── Records for this exercise ──
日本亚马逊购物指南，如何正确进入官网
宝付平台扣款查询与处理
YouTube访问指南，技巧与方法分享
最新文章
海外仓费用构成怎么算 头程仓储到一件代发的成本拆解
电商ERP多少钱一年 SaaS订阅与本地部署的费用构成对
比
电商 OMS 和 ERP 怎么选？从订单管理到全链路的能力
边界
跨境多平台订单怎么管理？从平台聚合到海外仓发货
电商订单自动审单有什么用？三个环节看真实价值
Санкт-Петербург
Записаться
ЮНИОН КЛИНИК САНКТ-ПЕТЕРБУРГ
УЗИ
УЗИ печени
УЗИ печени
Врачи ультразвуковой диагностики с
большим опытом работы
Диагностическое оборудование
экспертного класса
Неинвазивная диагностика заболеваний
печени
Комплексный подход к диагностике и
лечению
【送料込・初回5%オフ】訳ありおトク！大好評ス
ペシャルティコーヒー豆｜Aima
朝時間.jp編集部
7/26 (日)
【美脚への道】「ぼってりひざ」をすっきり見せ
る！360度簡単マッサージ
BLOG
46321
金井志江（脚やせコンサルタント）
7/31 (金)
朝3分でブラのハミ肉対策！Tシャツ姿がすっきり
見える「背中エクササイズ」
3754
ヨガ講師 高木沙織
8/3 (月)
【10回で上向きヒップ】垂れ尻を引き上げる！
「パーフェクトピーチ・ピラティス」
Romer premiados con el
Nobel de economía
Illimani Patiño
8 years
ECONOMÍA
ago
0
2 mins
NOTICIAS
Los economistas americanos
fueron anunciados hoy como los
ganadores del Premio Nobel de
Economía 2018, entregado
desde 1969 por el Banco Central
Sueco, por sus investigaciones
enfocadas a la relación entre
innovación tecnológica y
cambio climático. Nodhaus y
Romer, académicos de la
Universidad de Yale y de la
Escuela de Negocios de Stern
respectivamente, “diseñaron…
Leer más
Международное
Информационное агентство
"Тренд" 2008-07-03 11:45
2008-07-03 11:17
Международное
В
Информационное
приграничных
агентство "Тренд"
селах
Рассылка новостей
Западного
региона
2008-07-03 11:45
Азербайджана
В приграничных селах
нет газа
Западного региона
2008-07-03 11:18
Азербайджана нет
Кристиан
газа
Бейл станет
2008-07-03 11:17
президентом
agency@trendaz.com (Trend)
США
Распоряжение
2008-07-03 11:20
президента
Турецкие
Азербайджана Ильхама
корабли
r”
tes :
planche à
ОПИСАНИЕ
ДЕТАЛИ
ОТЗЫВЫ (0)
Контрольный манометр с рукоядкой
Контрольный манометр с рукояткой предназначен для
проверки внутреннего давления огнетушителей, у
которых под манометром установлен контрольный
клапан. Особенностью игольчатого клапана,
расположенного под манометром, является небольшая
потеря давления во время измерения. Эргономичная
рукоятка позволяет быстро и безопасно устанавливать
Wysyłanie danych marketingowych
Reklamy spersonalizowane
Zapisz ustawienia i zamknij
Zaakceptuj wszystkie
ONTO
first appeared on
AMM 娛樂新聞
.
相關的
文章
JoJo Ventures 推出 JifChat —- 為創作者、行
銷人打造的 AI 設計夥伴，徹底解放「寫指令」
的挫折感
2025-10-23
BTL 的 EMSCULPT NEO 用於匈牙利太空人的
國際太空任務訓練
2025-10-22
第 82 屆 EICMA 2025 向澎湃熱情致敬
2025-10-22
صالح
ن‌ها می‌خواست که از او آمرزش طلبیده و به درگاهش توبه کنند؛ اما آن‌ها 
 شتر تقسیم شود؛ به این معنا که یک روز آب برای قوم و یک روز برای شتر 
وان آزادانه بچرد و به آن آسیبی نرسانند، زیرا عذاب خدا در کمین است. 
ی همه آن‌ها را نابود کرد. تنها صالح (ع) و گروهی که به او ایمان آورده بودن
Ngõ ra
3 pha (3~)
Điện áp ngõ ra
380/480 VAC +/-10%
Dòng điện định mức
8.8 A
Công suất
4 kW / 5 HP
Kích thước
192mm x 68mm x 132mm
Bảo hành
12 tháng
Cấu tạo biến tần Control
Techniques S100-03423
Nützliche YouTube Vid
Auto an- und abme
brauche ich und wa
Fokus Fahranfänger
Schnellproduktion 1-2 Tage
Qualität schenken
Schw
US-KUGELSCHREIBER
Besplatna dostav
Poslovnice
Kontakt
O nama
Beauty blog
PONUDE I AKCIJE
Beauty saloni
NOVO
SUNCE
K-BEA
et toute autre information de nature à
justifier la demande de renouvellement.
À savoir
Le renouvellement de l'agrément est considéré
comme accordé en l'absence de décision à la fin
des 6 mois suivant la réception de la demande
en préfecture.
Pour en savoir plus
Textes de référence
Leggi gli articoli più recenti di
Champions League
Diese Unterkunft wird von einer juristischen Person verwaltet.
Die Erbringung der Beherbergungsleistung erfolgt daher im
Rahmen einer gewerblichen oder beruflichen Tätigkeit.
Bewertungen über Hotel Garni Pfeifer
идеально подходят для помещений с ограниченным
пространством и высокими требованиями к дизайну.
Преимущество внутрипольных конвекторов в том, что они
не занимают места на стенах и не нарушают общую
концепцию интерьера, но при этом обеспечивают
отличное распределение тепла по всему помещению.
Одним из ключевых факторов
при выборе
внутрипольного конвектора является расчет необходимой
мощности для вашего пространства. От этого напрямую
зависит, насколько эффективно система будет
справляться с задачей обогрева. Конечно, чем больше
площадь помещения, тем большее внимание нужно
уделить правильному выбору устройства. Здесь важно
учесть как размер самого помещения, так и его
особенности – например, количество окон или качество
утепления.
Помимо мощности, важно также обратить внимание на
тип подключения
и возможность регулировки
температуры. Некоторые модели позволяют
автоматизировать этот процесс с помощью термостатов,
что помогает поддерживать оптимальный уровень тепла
───
• **What the task requires**: Write the data out again. Match it exactly.

• **Finished exercise**:
日本亚马逊购物指南，如何正确进入官网
宝付平台扣款查询与处理
YouTube访问指南，技巧与方法分享
最新文章
海外仓费用构成怎么算 头程仓储到一件代发的成本拆解
电商ERP多少钱一年 SaaS订阅与本地部署的费用构成对
比
电商 OMS 和 ERP 怎么选？从订单管理到全链路的能力
边界
跨境多平台订单怎么管理？从平台聚合到海外仓发货
电商订单自动审单有什么用？三个环节看真实价值
Санкт-Петербург
Записаться
ЮНИОН КЛИНИК САНКТ-ПЕТЕРБУРГ
УЗИ
УЗИ печени
УЗИ печени
Врачи ультразвуковой диагностики с
большим опытом работы
Диагностическое оборудование
экспертного класса
Неинвазивная диагностика заболеваний
печени
Комплексный подход к диагностике и
лечению
【送料込・初回5%オフ】訳ありおトク！大好評ス
ペシャルティコーヒー豆｜Aima
朝時間.jp編集部
7/26 (日)
【美脚への道】「ぼってりひざ」をすっきり見せ
る！360度簡単マッサージ
BLOG
46321
金井志江（脚やせコンサルタント）
7/31 (金)
朝3分でブラのハミ肉対策！Tシャツ姿がすっきり
見える「背中エクササイズ」
3754
ヨガ講師 高木沙織
8/3 (月)
【10回で上向きヒップ】垂れ尻を引き上げる！
「パーフェクトピーチ・ピラティス」
Romer premiados con el
Nobel de economía
Illimani Patiño
8 years
ECONOMÍA
ago
0
2 mins
NOTICIAS
Los economistas americanos
fueron anunciados hoy como los
ganadores del Premio Nobel de
Economía 2018, entregado
desde 1969 por el Banco Central
Sueco, por sus investigaciones
enfocadas a la relación entre
innovación tecnológica y
cambio climático. Nodhaus y
Romer, académicos de la
Universidad de Yale y de la
Escuela de Negocios de Stern
respectivamente, “diseñaron…
Leer más
Международное
Информационное агентство
"Тренд" 2008-07-03 11:45
2008-07-03 11:17
Международное
В
Информационное
приграничных
агентство "Тренд"
селах
Рассылка новостей
Западного
региона
2008-07-03 11:45
Азербайджана
В приграничных селах
нет газа
Западного региона
2008-07-03 11:18
Азербайджана нет
Кристиан
газа
Бейл станет
2008-07-03 11:17
президентом
agency@trendaz.com (Trend)
США
Распоряжение
2008-07-03 11:20
президента
Турецкие
Азербайджана Ильхама
корабли
r”
tes :
planche à
ОПИСАНИЕ
ДЕТАЛИ
ОТЗЫВЫ (0)
Контрольный манометр с рукоядкой
Контрольный манометр с рукояткой предназначен для
проверки внутреннего давления огнетушителей, у
которых под манометром установлен контрольный
клапан. Особенностью игольчатого клапана,
расположенного под манометром, является небольшая
потеря давления во время измерения. Эргономичная
рукоятка позволяет быстро и безопасно устанавливать
Wysyłanie danych marketingowych
Reklamy spersonalizowane
Zapisz ustawienia i zamknij
Zaakceptuj wszystkie
ONTO
first appeared on
AMM 娛樂新聞
.
相關的
文章
JoJo Ventures 推出 JifChat —- 為創作者、行
銷人打造的 AI 設計夥伴，徹底解放「寫指令」
的挫折感
2025-10-23
BTL 的 EMSCULPT NEO 用於匈牙利太空人的
國際太空任務訓練
2025-10-22
第 82 屆 EICMA 2025 向澎湃熱情致敬
2025-10-22
صالح
ن‌ها می‌خواست که از او آمرزش طلبیده و به درگاهش توبه کنند؛ اما آن‌ها 
 شتر تقسیم شود؛ به این معنا که یک روز آب برای قوم و یک روز برای شتر 
وان آزادانه بچرد و به آن آسیبی نرسانند، زیرا عذاب خدا در کمین است. 
ی همه آن‌ها را نابود کرد. تنها صالح (ع) و گروهی که به او ایمان آورده بودن
Ngõ ra
3 pha (3~)
Điện áp ngõ ra
380/480 VAC +/-10%
Dòng điện định mức
8.8 A
Công suất
4 kW / 5 HP
Kích thước
192mm x 68mm x 132mm
Bảo hành
12 tháng
Cấu tạo biến tần Control
Techniques S100-03423
Nützliche YouTube Vid
Auto an- und abme
brauche ich und wa
Fokus Fahranfänger
Schnellproduktion 1-2 Tage
Qualität schenken
Schw
US-KUGELSCHREIBER
Besplatna dostav
Poslovnice
Kontakt
O nama
Beauty blog
PONUDE I AKCIJE
Beauty saloni
NOVO
SUNCE
K-BEA
et toute autre information de nature à
justifier la demande de renouvellement.
À savoir
Le renouvellement de l'agrément est considéré
comme accordé en l'absence de décision à la fin
des 6 mois suivant la réception de la demande
en préfecture.
Pour en savoir plus
Textes de référence
Leggi gli articoli più recenti di
Champions League
Diese Unterkunft wird von einer juristischen Person verwaltet.
Die Erbringung der Beherbergungsleistung erfolgt daher im
Rahmen einer gewerblichen oder beruflichen Tätigkeit.
Bewertungen über Hotel Garni Pfeifer
идеально подходят для помещений с ограниченным
пространством и высокими требованиями к дизайну.
Преимущество внутрипольных конвекторов в том, что они
не занимают места на стенах и не нарушают общую
концепцию интерьера, но при этом обеспечивают
отличное распределение тепла по всему помещению.
Одним из ключевых факторов
при выборе
внутрипольного конвектора является расчет необходимой
мощности для вашего пространства. От этого напрямую
зависит, насколько эффективно система будет
справляться с задачей обогрева. Конечно, чем больше
площадь помещения, тем большее внимание нужно
уделить правильному выбору устройства. Здесь важно
учесть как размер самого помещения, так и его
особенности – например, количество окон или качество
утепления.
Помимо мощности, важно также обратить внимание на
тип подключения
и возможность регулировки
температуры. Некоторые модели позволяют
автоматизировать этот процесс с помощью термостатов,
что помогает поддерживать оптимальный уровень тепла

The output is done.